Il y a fort longtemps, dans un bordel fréquenté par les artisans et ecclésiastiques de Barcelone, naît un enfant étrange. A cinq ans, son visage est celui d’un adulte et il se nourrit de sang. Quand il a sept ans, sa mère accusée de sorcellerie par l’Autre, est exécutée. Il survivra alors seul, au fil des siècles, se cachant, changeant d’identité et de métier quand ceux qui le côtoient s’aperçoivent qu’il ne vieillit pas, échappant plusieurs fois à l’Autre qui le pourchasse à travers les siècles. Aujourd’hui, Marta Vives, belle jeune femme, stagiaire dans un cabinet d’avocat, est amenée à croiser sa route, et à s’interroger sur l’histoire de sa propre famille, liée à la guerre entre les deux éternels, ainsi qu’à celle que se livrent, depuis fort longtemps, les libres-penseurs et les tenants de l’orthodoxie religieuse.

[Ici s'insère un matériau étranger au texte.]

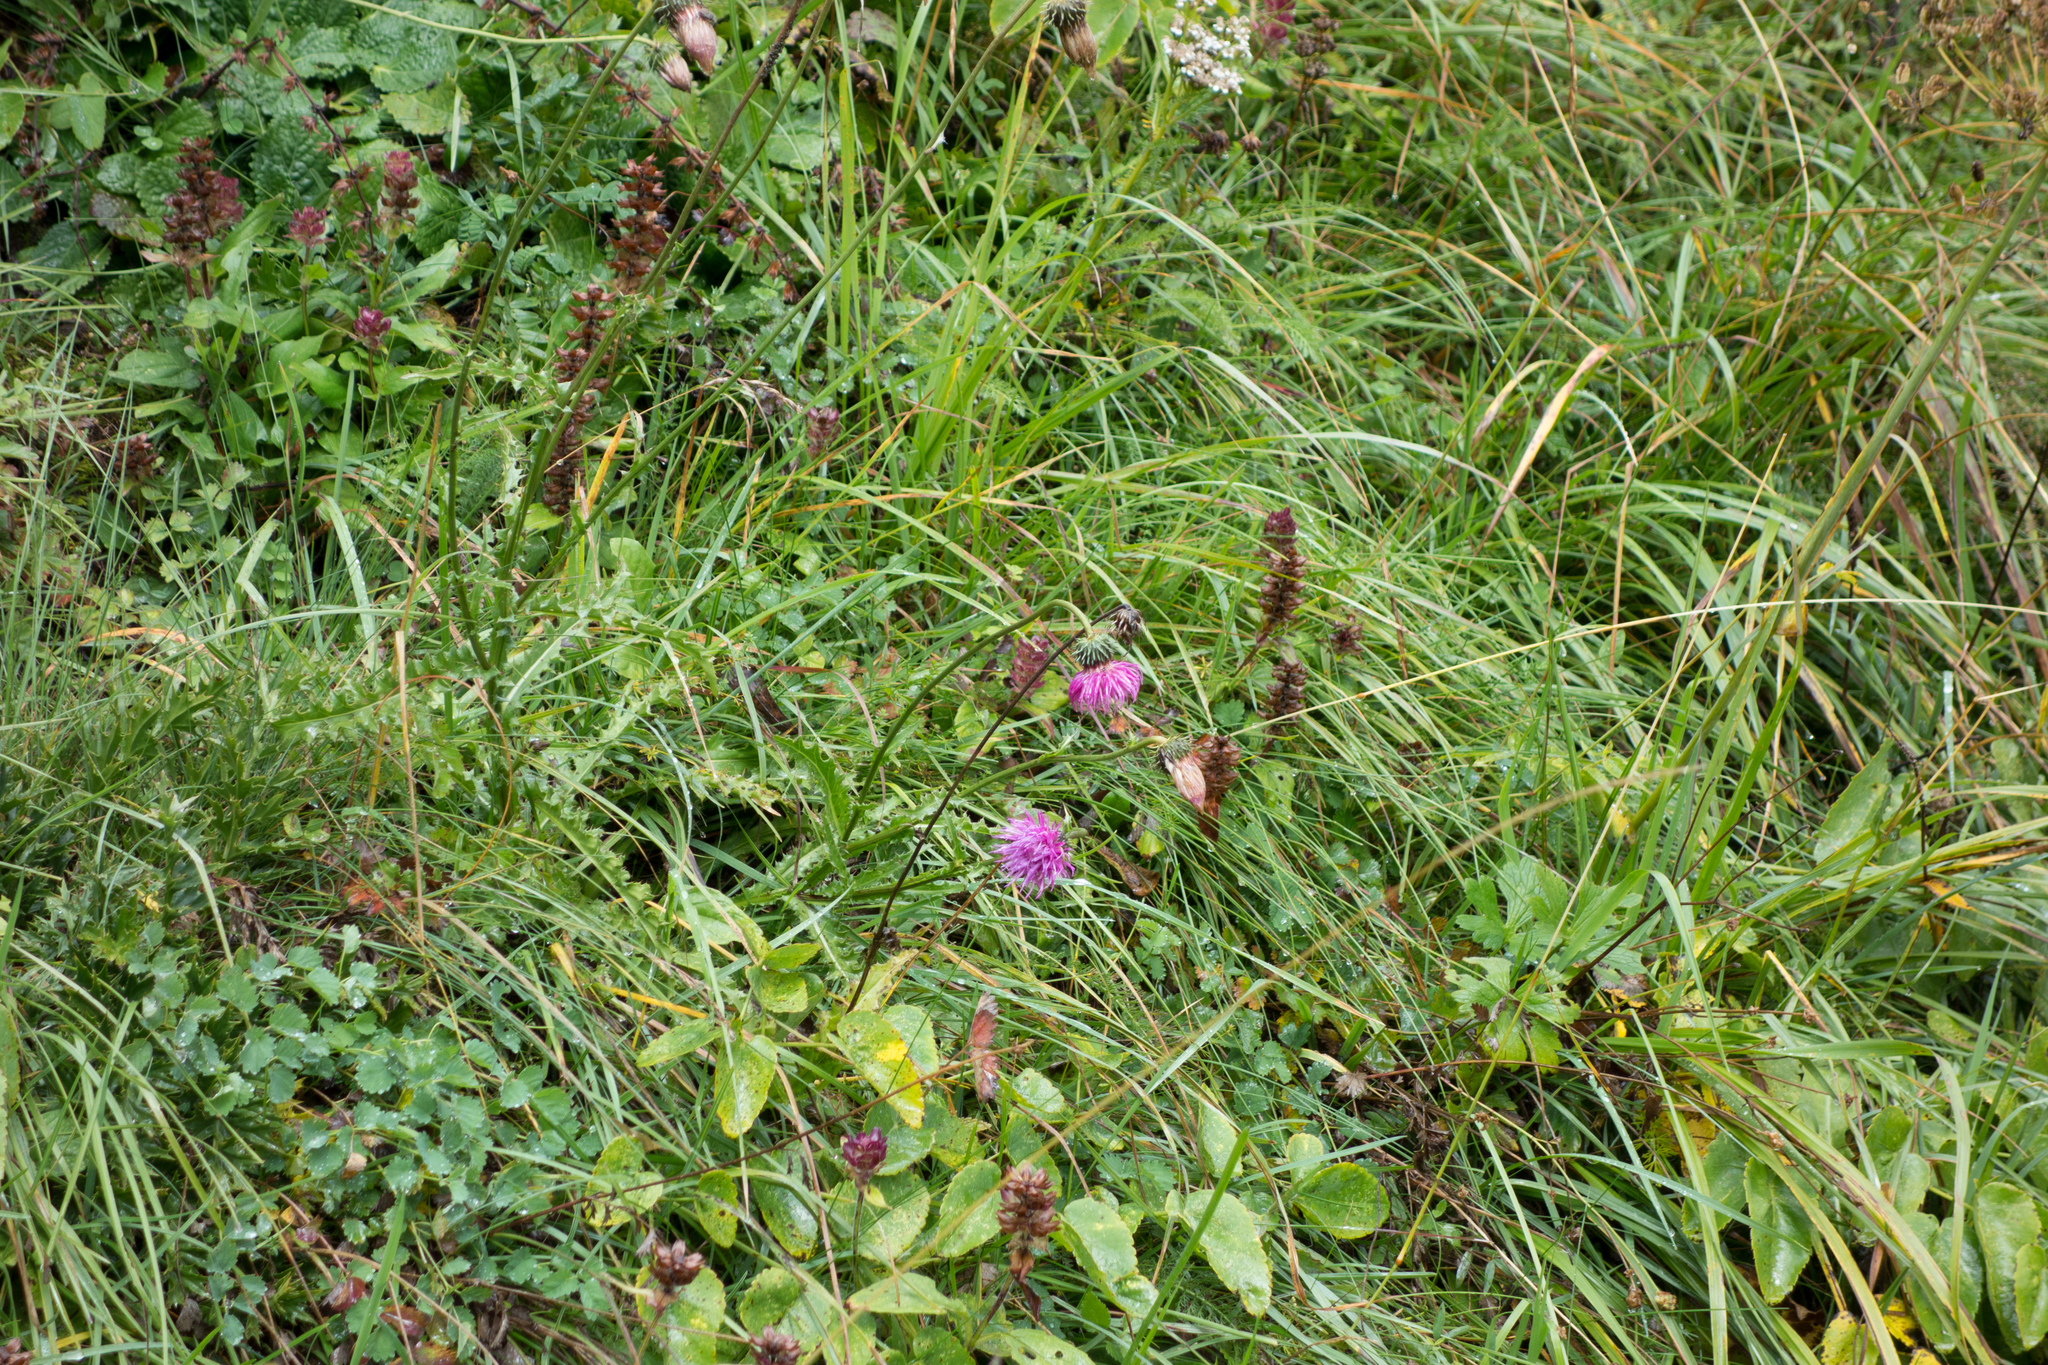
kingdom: Plantae
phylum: Tracheophyta
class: Magnoliopsida
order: Asterales
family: Asteraceae
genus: Carduus
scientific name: Carduus defloratus
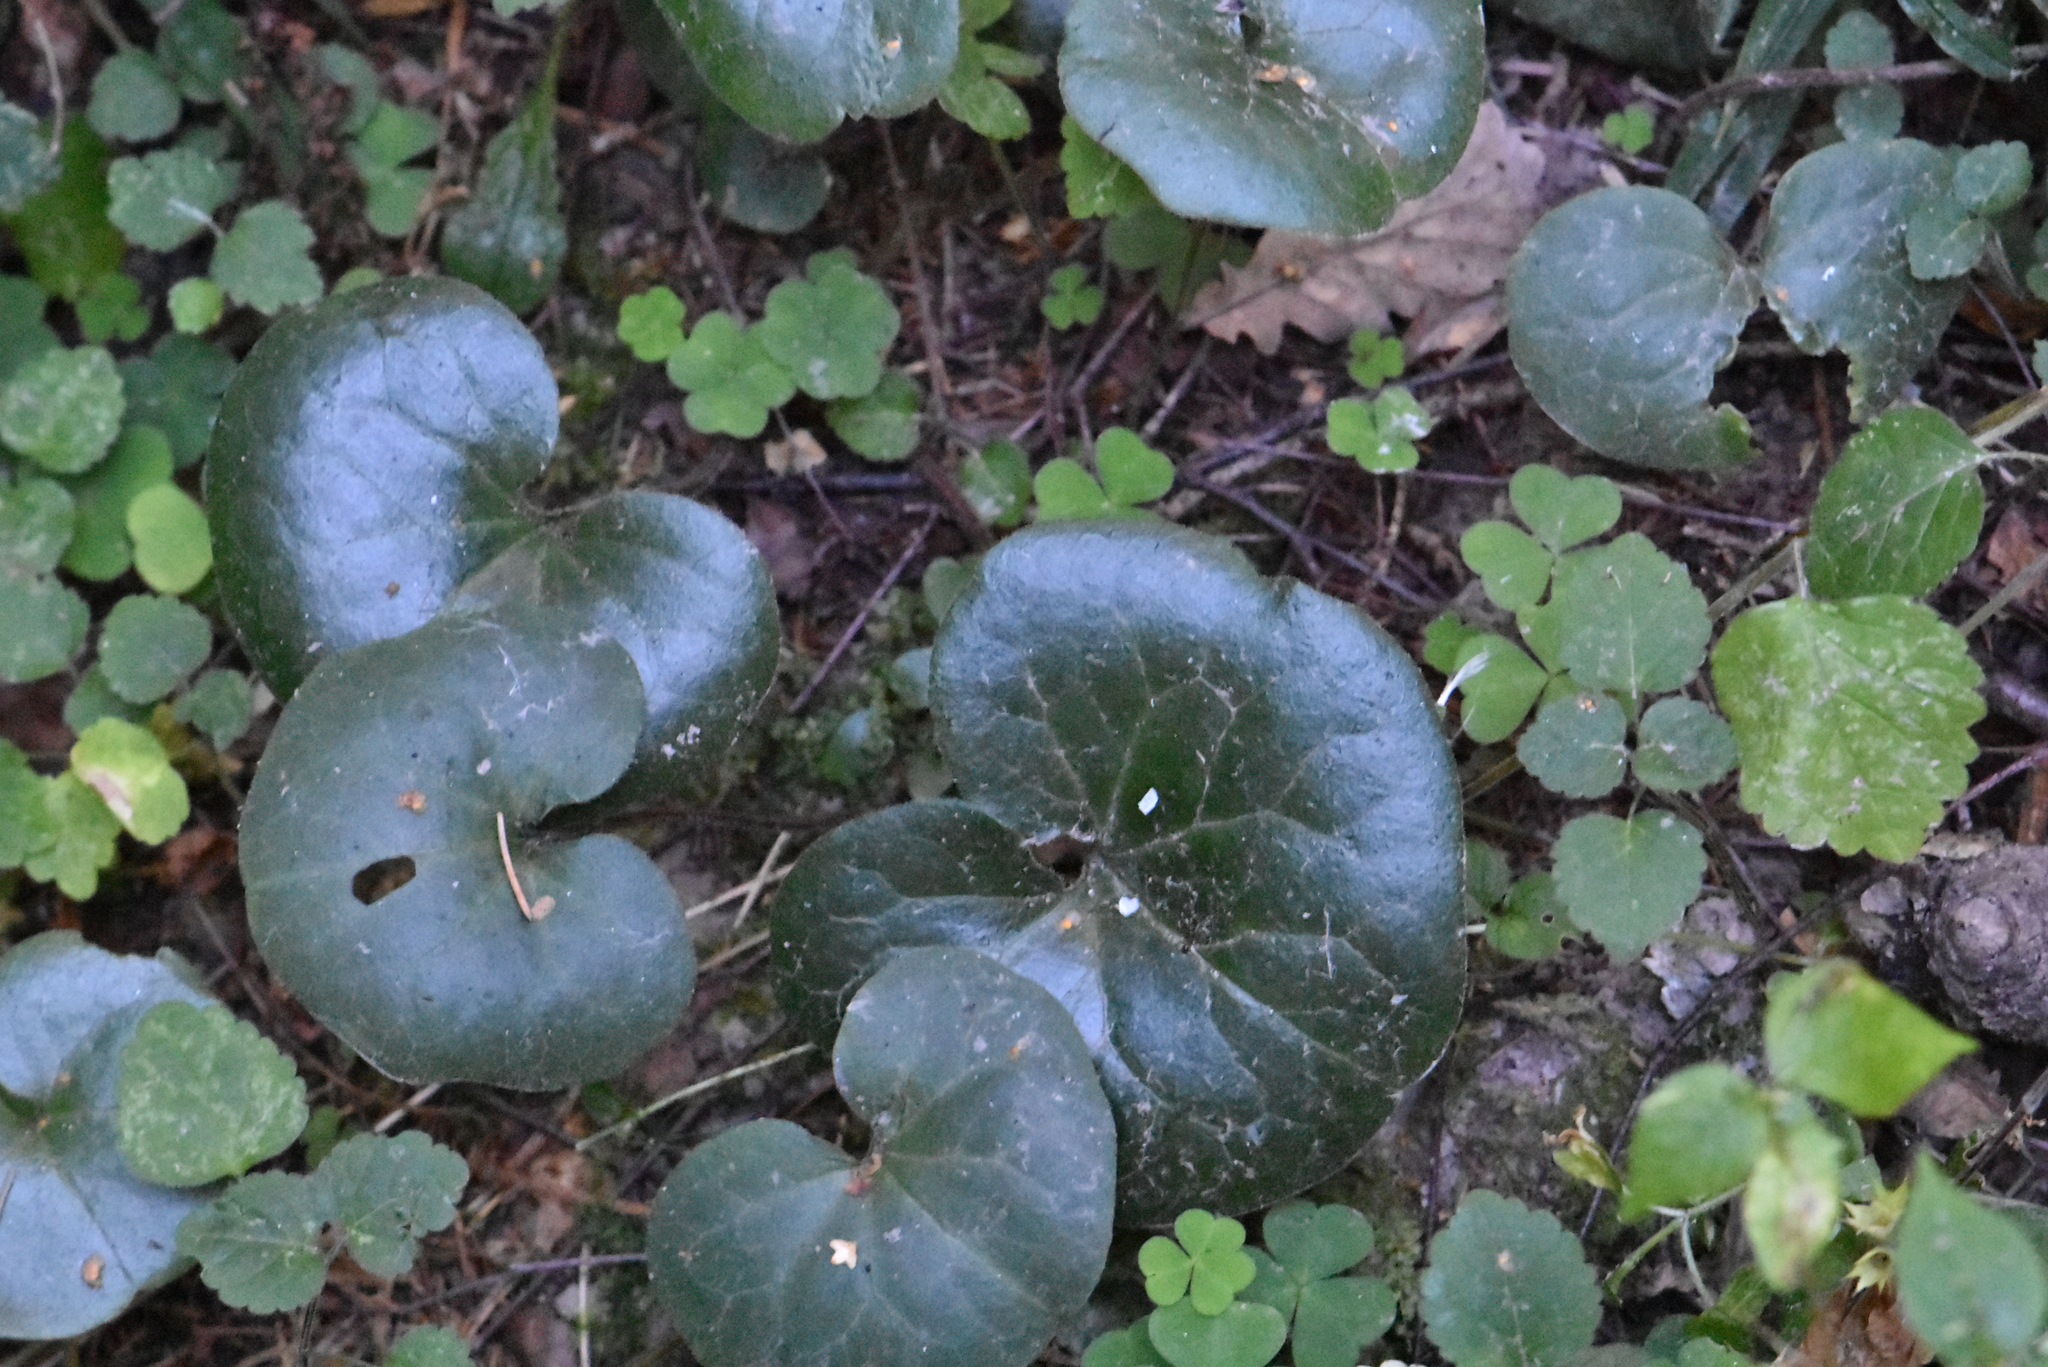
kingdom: Plantae
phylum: Tracheophyta
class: Magnoliopsida
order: Piperales
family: Aristolochiaceae
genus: Asarum
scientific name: Asarum europaeum
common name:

Avec La ville intemporelle ou le vampire de Barcelone, Francisco Gonzalez Ledesma fait une belle déclaration d’amour à sa ville et aux femmes qui en ont été, et en reste, l’âme. Peut-être plus encore que dans ses polars habituels c’est bien Barcelone le personnage central de ce dernier roman. Barcelone que l’on voit changer, étouffer, grandir, saigner, chanter, souffrir, s’enrichir, vivre … du Moyen-Âge à nos jours. Barcelone qui, comme toujours, est indissociable dans l’œuvre de Ledesma de ses habitants, et plus particulièrement des plus pauvres, de ceux qui l’ont construite, nourrie et fait palpiter. Barcelone qui au cours de siècles s’est construite sur ses morts et ses ruines, et qui s’est empressée de les oublier. C’est à ce passé oublié que Ledesma rend hommage.
Il le fait, pour la première fois, au travers d’un récit fantastique, mettant en scène le combat permanent entre les Bien et la Mal, Dieu et le Diable, ceux qui croient et ceux qui doutent, ceux qui prônent l’Obéissance et ceux qui veulent la réflexion et la discussion. Un combat qui ne s’achève bien entendu pas à la fin du roman …
Comme toujours chez le créateur de Mendez, il ne faut pas attendre une trame serrée et de l’action. Il écrit une histoire de vampire sans terreur ou presque, sans péripéties ou presque, sans combat titanesques entre forces surhumaines. Son récit fantastique, comme ses récits policiers, utilise le genre comme un prétexte à écrire, encore et toujours, la même histoire. Celle d’un souvenir mélancolique aux couleurs sépia, hommage à tous les anonymes qui sont l’âme de Barcelone. Francisco Gonzalez Ledesma se renouvelle en réécrivant le roman qu’il écrit depuis ses débuts. Ce qui est la marque de grands auteurs.
Francisco Gonzalez Ledesma / La ville intemporelle ou le vampire de Barcelone (La ciudad sin tiempo, 2007), L’Atalante (2008), traduit de l’espagnol par Christophe Josse.